PIERRE, South Dakota — Anglers will have to wait a little longer for a chance to catch Atlantic salmon in Lake Oahe.
South Dakota wildlife officials had wanted to stock the first batch of the new species in the Missouri River reservoir in the Dakotas in the spring of 2016, but a deal to get eggs from a federal hatchery in New Hampshire has fallen through.
The U.S. Fish and Wildlife Service facility in New Hampshire was working on a contract with an electric company that was restoring an Atlantic salmon population decimated by a hydroelectric dam, and that contract wasn't renewed, said Will Sayler, administrator of the South Dakota Game, Fish and Parks Department's fisheries program.
"It was certainly a disappointment, but that's the way things go sometimes," Sayler told the Capital Journal (http://bit.ly/1N53kkZ ).
South Dakota is now negotiating for eggs with a private company in Chile. The state hopes to have eggs by next winter that can be raised to young fish in South Dakota hatcheries for release in Oahe. After they're introduced into the lake it will take about three years for them to grow to catchable size.
Chinook salmon have been stocked in Lake Oahe each year since the mid-1980s. Wildlife officials want to boost the salmon fishery with the new species, which can switch to other prey if rainbow smelt are low.

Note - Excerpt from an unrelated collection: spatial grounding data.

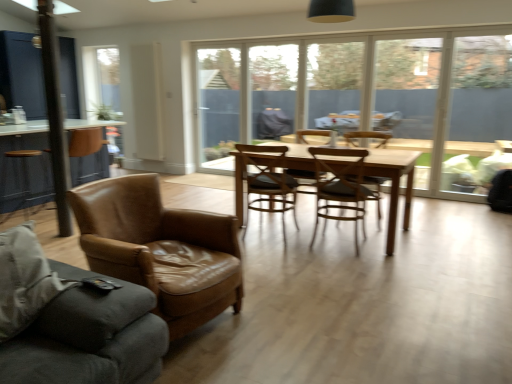
Question: From the image's perspective, relative to wooden chair at center, which is the 5th chair from front to back, is leather couch at left above or below?

Choices:
 (A) above
 (B) below

Answer: (B)

Question: From their relative heights in the image, would you say leather couch at left is taller or shorter than wooden chair at center, placed as the 1th chair when sorted from back to front?

Choices:
 (A) tall
 (B) short

Answer: (B)

Question: Based on their relative distances, which object is farther from the transparent glass window at center, the first window from the left?

Choices:
 (A) light brown wooden table at center
 (B) brown leather table at left
 (C) wooden chair at center, which ranks as the 4th chair in front-to-back order
 (D) leather couch at left
 (E) brown leather armchair at left, the 5th chair viewed from the back

Answer: (D)

Question: Based on their relative distances, which object is nearer to the light brown wooden table at center?

Choices:
 (A) brown leather armchair at left, the 1th chair in the front-to-back sequence
 (B) transparent glass window at center, the first window from the left
 (C) white matte radiator at upper center
 (D) wooden chair at center, the 2th chair from the back
 (E) wooden chair at center, which is the 5th chair from front to back

Answer: (D)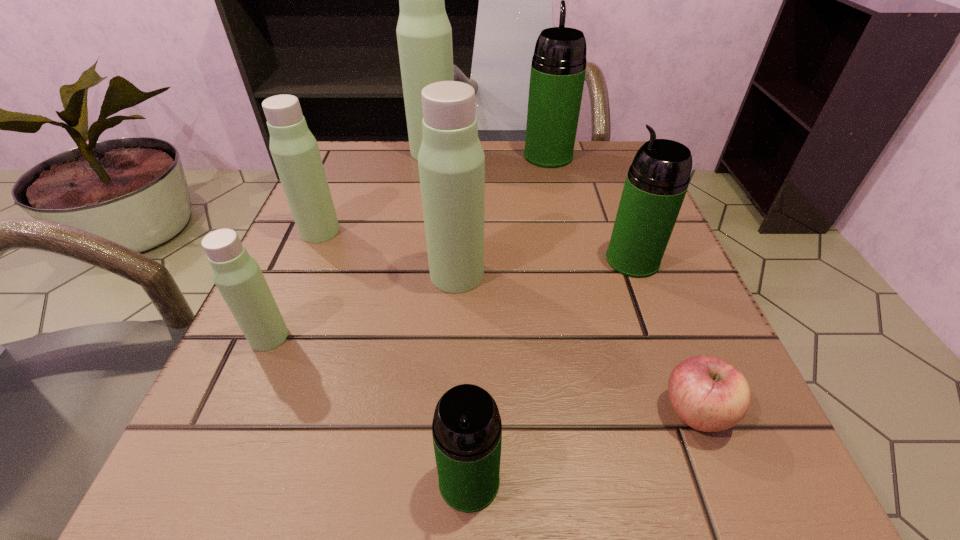
At what (x,y) coordinates should I click in order to perform the action: click on vacant region located 0.270m on the back of the sixth farthest object. Please return your answer as a coordinate pair (x, y). The height and width of the screenshot is (540, 960). Looking at the image, I should click on (323, 214).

Chinooks feed almost exclusively on smelt, a species prone to large population swings.
Chinook salmon also spend most of their time in deep water, making them harder to catch. Two public surveys last summer found strong support for introducing Atlantic salmon.
No Missouri River reservoirs currently have Atlantic salmon, but the species has had a fairly successful run in the Great Lakes.